Passage to read:
_____

Major PMIs mark time but prices rising; China plans major stimulus; EU targets internet profits; Australia focuses on big 4 accounting firms; UST 10yr at 2.95%; oil firmer, gold unchanged; NZ$1 = 68 USc; TWI-5 = 71.4

Here's our summary of key events overnight that affect New Zealand, with news that around the world, the major economies seem to be marking time.

The July PMI readings for the US remain modestly good in July but are overall just a tad softer. The main takeaway from this survey is the pickup in price increases. In the EU, they are also softer and at a broadly similar level to the US. Price pressure eased in the EU but is still elevated. Japan is softer too but only be a small amount, even if their level is marginally lower. Price pressure is rising in Japan.

In addition to rising prices, the US is now moving to increase subsidies for its farmers, adding another $12 bln in support for an already cushioned sector. Tariff-related distortions are starting to spill out now. The Federal deficit track just got even larger.

In China, the Shanghai stock exchange rose sharply yesterday, up a very impressive +1.6%. Hong Kong rose +1.4%. These moves weren't mirrored elsewhere and are driven by an expectation that major stimulus is underway in China as part of their defense against the Trump tariffs. That seems to involve a new US$200 bln in infrastructure spending. Markets are applauding the strategy. China bond yields are climbing, their currency is being reset pointedly lower. China is girding itself for a coming economic 'war' and markets are suggesting they are on its side. Interestingly, with rising consumer debt, China can't now count on its household savings level to get it through this challenge.

_____

Provided material:
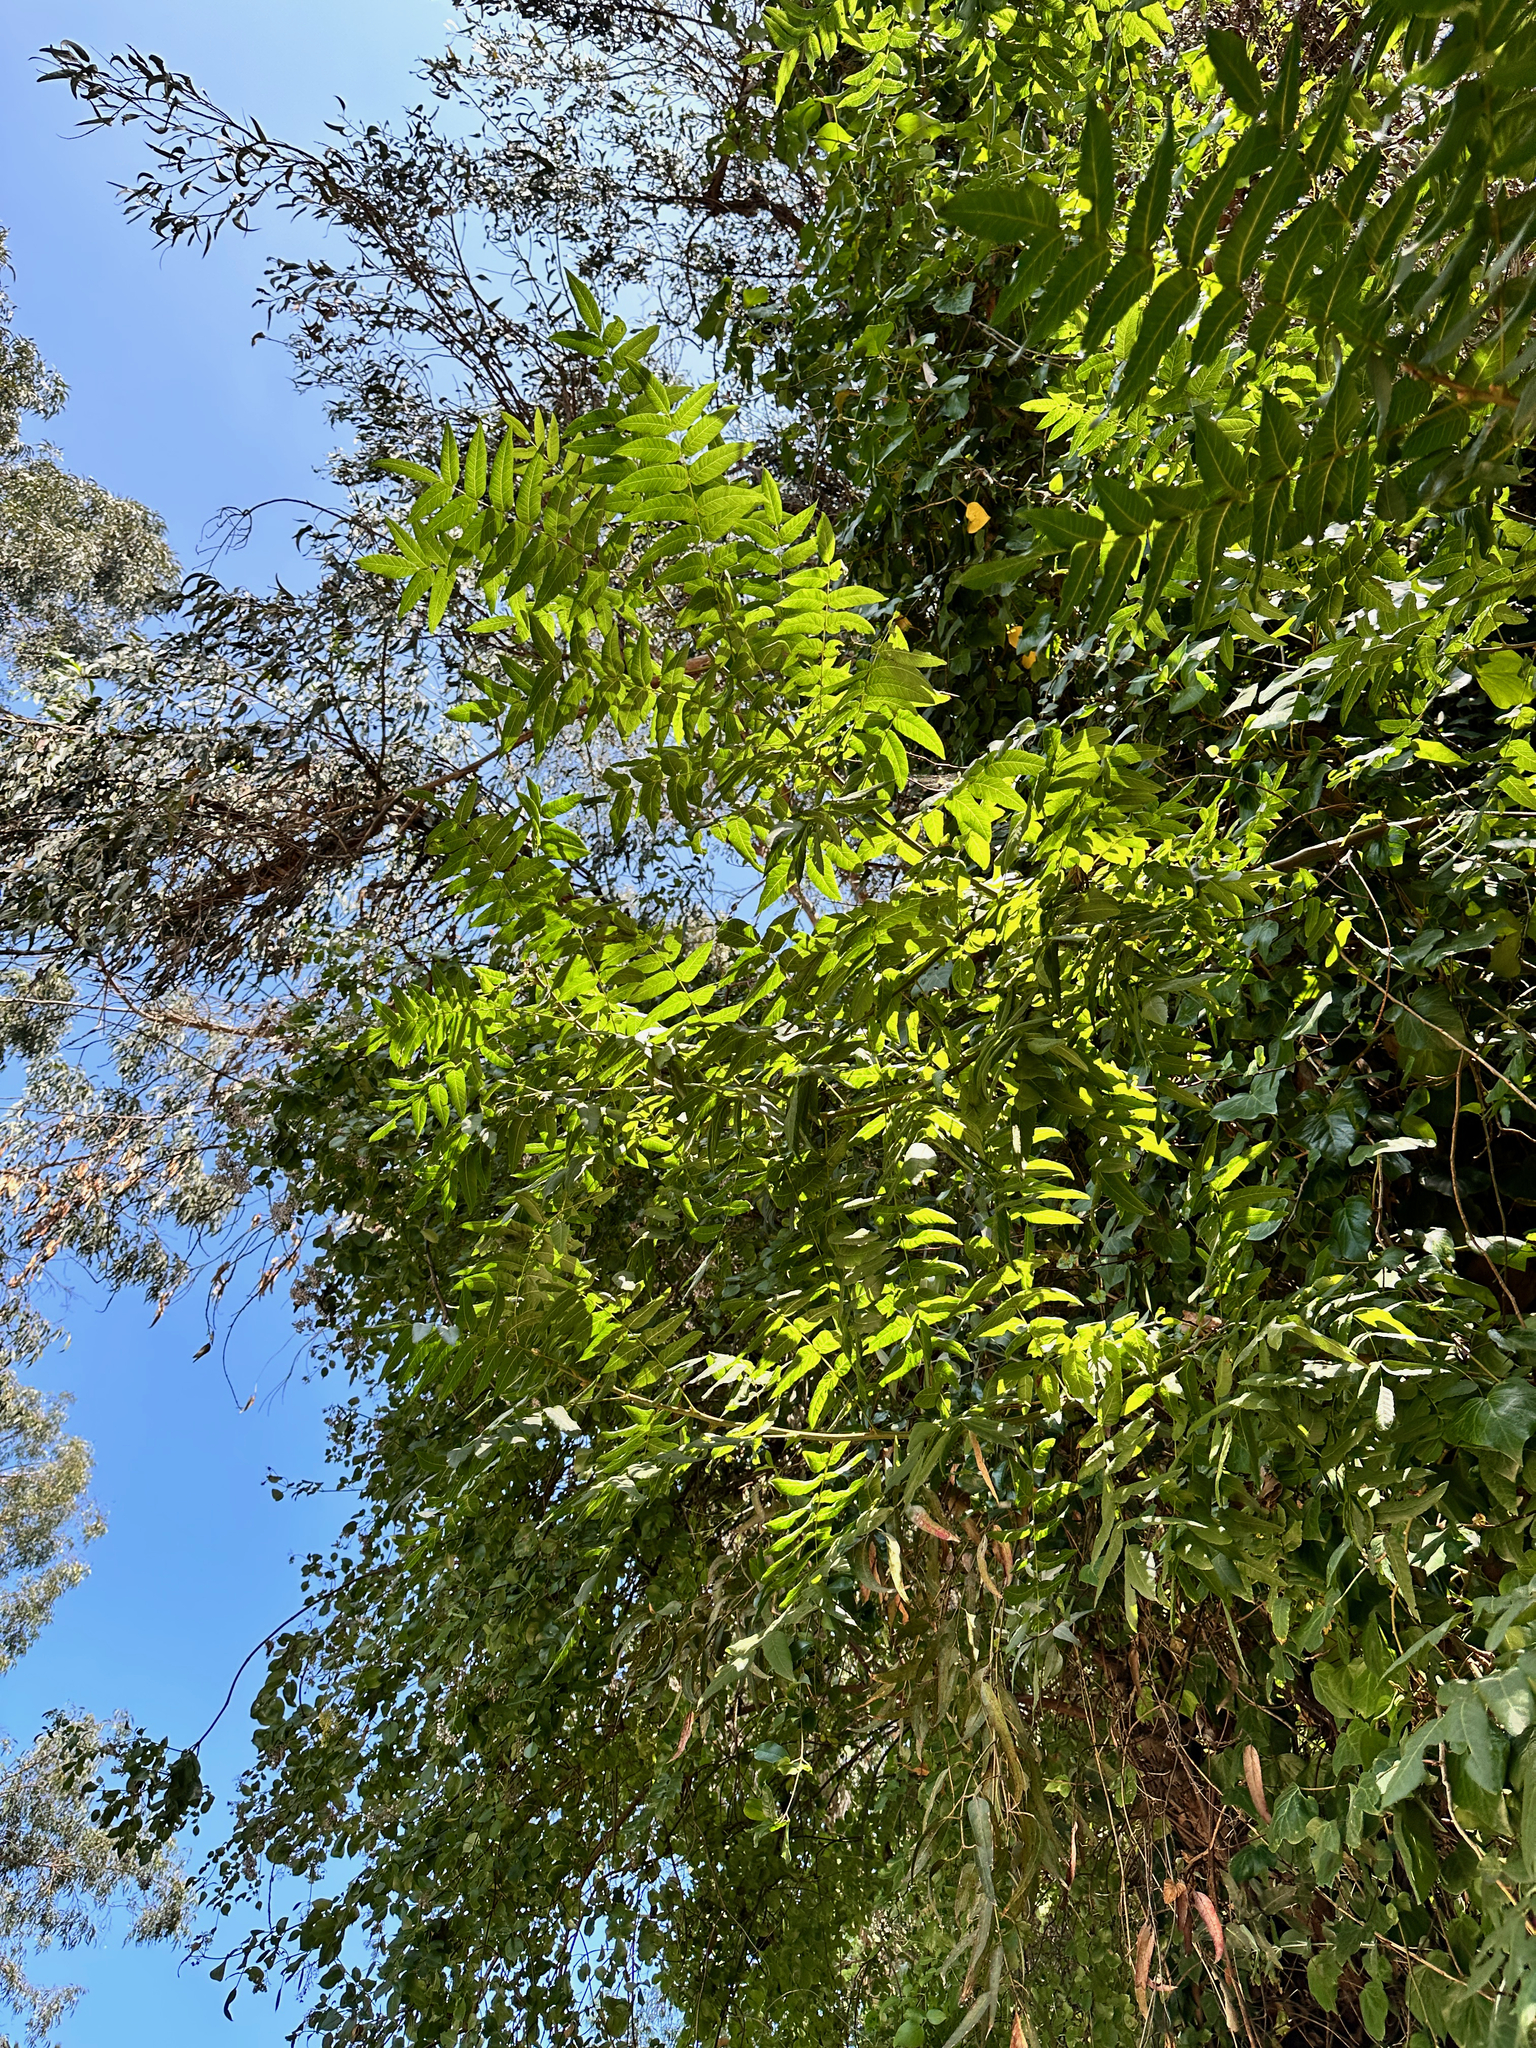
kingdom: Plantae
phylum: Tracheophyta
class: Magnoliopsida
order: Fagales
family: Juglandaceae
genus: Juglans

_____

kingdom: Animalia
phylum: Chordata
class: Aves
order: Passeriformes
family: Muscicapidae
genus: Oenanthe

_____

Your task: Transcribe the overnight economic news summary in full, word for word. The items come from a separate source.

Answer:
Major PMIs mark time but prices rising; China plans major stimulus; EU targets internet profits; Australia focuses on big 4 accounting firms; UST 10yr at 2.95%; oil firmer, gold unchanged; NZ$1 = 68 USc; TWI-5 = 71.4

Here's our summary of key events overnight that affect New Zealand, with news that around the world, the major economies seem to be marking time.

The July PMI readings for the US remain modestly good in July but are overall just a tad softer. The main takeaway from this survey is the pickup in price increases. In the EU, they are also softer and at a broadly similar level to the US. Price pressure eased in the EU but is still elevated. Japan is softer too but only be a small amount, even if their level is marginally lower. Price pressure is rising in Japan.

In addition to rising prices, the US is now moving to increase subsidies for its farmers, adding another $12 bln in support for an already cushioned sector. Tariff-related distortions are starting to spill out now. The Federal deficit track just got even larger.

In China, the Shanghai stock exchange rose sharply yesterday, up a very impressive +1.6%. Hong Kong rose +1.4%. These moves weren't mirrored elsewhere and are driven by an expectation that major stimulus is underway in China as part of their defense against the Trump tariffs. That seems to involve a new US$200 bln in infrastructure spending. Markets are applauding the strategy. China bond yields are climbing, their currency is being reset pointedly lower. China is girding itself for a coming economic 'war' and markets are suggesting they are on its side. Interestingly, with rising consumer debt, China can't now count on its household savings level to get it through this challenge.